The exception to this is the case of hernias in children, when mesh is not required. Using mesh in the repair of hernias lowers the chance of recurrence to about 0.5%, or one out of 200 cases. It also requires a shorter recovery period and greatly reduces postoperative pain. Some patients do not even require prescription pain medication after the Tension Free Mesh Repair.


 The Tension Free Mesh Repair uses sterile polypropylene mesh to reinforce and support the surrounding tissues. Polypropylene has been used in surgical implants for decades and has proven extremely safe. The mesh patch creates a framework for the bodies own tissues to grow. Within a few weeks the body’s tissues grow into the patch like the roots of a tree creating an extremely strong repair.

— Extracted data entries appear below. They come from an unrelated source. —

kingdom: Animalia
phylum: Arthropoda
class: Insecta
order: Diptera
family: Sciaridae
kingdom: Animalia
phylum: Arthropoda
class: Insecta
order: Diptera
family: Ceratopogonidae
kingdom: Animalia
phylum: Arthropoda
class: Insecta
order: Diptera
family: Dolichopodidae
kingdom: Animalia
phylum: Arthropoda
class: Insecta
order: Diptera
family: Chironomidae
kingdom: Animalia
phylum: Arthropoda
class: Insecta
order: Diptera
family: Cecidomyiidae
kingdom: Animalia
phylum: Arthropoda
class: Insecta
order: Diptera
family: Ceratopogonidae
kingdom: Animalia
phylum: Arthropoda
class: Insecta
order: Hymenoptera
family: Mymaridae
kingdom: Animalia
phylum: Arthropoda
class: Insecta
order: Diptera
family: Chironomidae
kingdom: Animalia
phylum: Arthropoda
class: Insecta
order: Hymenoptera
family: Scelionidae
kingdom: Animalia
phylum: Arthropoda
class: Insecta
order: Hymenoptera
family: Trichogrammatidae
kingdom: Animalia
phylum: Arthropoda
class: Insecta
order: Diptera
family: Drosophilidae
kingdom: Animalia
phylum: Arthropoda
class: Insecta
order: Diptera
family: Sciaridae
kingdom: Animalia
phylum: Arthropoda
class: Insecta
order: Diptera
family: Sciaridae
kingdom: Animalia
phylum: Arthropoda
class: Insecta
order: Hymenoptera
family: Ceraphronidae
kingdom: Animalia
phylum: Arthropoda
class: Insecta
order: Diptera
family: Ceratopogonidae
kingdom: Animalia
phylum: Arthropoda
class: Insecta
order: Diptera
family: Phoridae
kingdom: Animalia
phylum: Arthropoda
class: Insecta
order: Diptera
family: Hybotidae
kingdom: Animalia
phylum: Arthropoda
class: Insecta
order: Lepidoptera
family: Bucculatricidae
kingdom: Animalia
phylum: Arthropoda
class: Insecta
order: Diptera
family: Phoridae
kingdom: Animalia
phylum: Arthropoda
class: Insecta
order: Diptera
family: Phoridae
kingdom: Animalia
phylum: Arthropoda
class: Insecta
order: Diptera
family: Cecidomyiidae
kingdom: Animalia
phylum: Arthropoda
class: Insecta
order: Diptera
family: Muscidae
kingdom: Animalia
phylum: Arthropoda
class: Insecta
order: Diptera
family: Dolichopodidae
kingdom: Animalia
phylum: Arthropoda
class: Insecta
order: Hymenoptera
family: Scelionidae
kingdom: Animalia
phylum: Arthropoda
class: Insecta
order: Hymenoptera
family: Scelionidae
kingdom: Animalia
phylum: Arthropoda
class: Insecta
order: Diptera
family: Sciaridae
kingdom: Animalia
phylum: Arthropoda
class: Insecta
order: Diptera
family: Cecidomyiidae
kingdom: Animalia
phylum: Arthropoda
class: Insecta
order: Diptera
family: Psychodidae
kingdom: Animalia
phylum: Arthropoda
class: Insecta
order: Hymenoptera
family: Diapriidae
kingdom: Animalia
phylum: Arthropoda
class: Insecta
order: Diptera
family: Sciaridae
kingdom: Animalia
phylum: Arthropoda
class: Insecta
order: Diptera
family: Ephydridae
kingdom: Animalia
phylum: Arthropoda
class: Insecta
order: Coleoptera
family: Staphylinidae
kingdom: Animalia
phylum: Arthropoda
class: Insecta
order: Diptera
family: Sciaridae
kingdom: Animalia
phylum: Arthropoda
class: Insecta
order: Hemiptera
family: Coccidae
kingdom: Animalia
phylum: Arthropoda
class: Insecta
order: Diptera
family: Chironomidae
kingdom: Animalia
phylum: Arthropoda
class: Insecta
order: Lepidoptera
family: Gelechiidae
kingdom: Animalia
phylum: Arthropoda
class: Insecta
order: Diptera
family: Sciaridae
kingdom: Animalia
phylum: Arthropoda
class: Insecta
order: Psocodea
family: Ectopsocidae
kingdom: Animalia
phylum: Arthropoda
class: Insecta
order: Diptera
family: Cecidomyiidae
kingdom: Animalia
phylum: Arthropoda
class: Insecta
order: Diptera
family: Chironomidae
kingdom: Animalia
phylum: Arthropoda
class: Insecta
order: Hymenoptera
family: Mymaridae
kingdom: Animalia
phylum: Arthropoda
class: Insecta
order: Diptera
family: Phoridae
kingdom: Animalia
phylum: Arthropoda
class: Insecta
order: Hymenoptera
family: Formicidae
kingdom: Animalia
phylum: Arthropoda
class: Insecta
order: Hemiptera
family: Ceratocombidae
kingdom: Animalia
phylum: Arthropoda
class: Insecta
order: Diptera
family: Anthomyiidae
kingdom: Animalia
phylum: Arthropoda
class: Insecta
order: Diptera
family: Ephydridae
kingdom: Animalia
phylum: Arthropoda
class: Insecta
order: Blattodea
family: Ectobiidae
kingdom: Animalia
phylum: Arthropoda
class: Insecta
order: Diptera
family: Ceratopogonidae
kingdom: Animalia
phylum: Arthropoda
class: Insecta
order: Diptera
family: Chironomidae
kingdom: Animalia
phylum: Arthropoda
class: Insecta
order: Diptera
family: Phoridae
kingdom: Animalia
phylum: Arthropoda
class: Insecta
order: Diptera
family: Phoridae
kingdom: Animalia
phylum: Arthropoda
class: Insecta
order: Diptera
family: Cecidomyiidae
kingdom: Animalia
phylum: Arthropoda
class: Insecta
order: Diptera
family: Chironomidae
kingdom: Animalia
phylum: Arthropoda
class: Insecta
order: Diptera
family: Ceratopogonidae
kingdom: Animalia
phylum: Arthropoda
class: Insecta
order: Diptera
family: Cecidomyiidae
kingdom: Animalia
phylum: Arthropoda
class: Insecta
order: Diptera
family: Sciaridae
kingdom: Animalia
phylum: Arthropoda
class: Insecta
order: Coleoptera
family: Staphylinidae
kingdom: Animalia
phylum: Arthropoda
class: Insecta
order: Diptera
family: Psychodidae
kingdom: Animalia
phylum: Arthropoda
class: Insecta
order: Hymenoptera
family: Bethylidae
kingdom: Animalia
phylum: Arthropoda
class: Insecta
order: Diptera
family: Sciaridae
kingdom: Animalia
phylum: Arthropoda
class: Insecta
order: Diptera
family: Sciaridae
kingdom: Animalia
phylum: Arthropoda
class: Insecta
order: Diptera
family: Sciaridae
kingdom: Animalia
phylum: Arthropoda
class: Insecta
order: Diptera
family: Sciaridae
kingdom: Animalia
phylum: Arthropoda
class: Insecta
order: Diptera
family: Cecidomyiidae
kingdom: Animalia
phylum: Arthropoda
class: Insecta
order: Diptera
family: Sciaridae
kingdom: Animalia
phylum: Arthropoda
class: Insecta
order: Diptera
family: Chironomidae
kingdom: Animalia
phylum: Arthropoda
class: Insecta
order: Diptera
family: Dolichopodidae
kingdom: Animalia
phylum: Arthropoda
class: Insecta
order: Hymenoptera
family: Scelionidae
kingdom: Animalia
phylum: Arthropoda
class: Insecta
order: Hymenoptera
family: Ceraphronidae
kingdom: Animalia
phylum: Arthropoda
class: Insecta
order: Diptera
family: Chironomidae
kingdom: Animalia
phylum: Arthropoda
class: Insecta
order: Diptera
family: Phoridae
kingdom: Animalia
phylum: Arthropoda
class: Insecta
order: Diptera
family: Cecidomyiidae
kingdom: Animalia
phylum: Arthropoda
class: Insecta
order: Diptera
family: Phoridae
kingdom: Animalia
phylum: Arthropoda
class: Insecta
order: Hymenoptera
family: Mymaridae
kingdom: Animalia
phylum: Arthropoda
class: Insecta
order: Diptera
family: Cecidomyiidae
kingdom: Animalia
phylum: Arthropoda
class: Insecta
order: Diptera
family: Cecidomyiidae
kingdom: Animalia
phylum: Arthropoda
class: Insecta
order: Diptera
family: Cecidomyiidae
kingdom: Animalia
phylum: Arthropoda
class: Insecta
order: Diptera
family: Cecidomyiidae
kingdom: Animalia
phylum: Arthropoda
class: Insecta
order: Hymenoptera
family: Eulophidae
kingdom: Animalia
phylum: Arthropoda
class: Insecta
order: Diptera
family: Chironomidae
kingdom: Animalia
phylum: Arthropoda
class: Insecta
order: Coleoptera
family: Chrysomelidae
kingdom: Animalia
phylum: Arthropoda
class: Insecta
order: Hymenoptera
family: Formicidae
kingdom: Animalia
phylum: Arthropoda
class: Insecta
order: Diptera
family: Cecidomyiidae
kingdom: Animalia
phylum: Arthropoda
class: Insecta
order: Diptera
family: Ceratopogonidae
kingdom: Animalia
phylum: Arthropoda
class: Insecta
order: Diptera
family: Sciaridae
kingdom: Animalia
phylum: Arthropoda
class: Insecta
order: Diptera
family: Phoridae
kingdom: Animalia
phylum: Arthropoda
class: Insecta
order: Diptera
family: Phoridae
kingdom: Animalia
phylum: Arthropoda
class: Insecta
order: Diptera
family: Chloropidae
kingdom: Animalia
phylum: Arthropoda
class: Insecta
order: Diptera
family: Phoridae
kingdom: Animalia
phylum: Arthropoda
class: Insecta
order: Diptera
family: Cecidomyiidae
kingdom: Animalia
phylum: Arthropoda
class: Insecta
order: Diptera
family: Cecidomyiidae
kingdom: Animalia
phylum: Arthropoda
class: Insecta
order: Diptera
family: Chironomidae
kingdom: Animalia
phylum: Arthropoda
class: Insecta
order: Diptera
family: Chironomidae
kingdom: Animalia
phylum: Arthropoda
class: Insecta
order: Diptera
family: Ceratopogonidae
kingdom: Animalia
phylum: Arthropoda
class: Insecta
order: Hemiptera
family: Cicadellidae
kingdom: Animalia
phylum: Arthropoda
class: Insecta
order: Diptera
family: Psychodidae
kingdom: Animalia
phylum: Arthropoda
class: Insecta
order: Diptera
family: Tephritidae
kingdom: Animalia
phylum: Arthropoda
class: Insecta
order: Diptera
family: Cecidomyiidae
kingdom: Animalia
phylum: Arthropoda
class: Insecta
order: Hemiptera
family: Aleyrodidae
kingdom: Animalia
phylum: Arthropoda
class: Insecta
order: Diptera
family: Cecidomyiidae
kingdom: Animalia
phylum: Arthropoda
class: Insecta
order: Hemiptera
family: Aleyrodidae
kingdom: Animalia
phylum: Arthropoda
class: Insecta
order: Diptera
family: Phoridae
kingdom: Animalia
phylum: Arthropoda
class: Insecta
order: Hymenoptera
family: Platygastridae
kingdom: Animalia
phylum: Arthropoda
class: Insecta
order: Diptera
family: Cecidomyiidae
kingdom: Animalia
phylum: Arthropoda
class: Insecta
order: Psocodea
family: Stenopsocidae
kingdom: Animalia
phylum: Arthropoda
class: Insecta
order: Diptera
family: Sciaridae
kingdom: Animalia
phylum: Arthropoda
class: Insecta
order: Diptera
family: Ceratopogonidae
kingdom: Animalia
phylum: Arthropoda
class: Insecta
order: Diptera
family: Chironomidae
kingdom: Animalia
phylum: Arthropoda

The Prolene Hernia System (PHS, shown above) is an innovative method of treating hernias. The mesh is made up of three elements. There is an underlay mesh, which slips behind the muscle, an onlay mesh which lays on top of the muscle, and a cylinder which connects the two layers. The cylinder fits through the hernia defect, and it is held in place primarily by its shape. Stitches may be used to hold it in position, but usually only a few are necessary and they do not have as much tension on them as stitches in the older types of repair. This means less pain in the postoperative period.

Dr. Zdankiewicz prefers to avoid the laparoscopic repair of inguinal hernias because that repair requires the use of a metal screws or coils that are placed through the mesh. The PHS repair gains its strength from the patients tissues healing into the patch, rather than relying on metal screws to hold it in place. 

The PHS mesh in place

Once the underlay is slipped beneath the muscle, and the cylinder runs through the hernia defect, there is very little chance that the mesh will move, making a very solid repair. The last layer is placed on top of the muscle, and the repair is complete.